For all its eccentricity and risk-taking, the Guggenheim Bilbao has, meanwhile, used its cultural assets well. It has brought world-class exhibitions from its New York location and other institutions, like the Städel in Frankfurt, and built a masterpiece-laden collection of works by artists including Robert Rauschenberg, Georg Baselitz, and Anselm Kiefer. Most importantly, there is ongoing government support to fuel its ambitions: In December 2014, the partnership with the Solomon R. Guggenheim Foundation in New York was extended for a further 20 years.
Bilbao was not the first modern cultural building to become an internationally recognized icon. In the economic and cultural optimism at the end of the 1950s, the Australian city of Sydney broke ground on what was to become the most famous arts building constructed in the 20th century, the Sydney Opera House. By the time it opened in 1973, times had changed and despite its iconic status, it was never to be repeated.
Similarly, the Guggenheim Bilbao was the product of a time when the benefits of free market capitalism, globalism, and the internationalization of culture seemed self-evident, and in a place where the public bodies were willing to invest over the course of more than 30 years.

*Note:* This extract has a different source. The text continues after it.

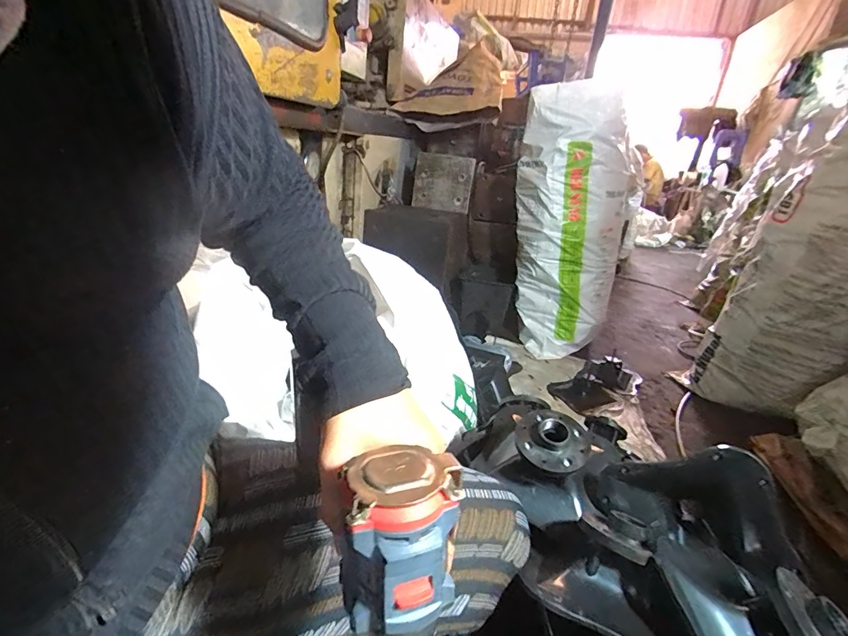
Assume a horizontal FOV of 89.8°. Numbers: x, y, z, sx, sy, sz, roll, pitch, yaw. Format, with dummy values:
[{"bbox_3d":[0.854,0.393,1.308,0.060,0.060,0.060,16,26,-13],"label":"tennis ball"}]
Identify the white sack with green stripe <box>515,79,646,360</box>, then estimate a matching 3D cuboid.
[{"bbox_3d":[0.516,-0.307,1.554,0.416,0.905,0.238,11,23,14],"label":"white sack with green stripe"}]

Today, with rising nationalism, almost a decade of austerity, and political instability, it may be a feat that is hard to repeat. Governments are less stable and less long-term in outlook, while expensive cultural buildings may prove hard to sell to cash-strapped regional populations. It may be that, a generation after Sydney, Bilbao becomes a monument to the outward-looking, progressive and international energy that characterized the 1990s—and is now so rapidly disappearing.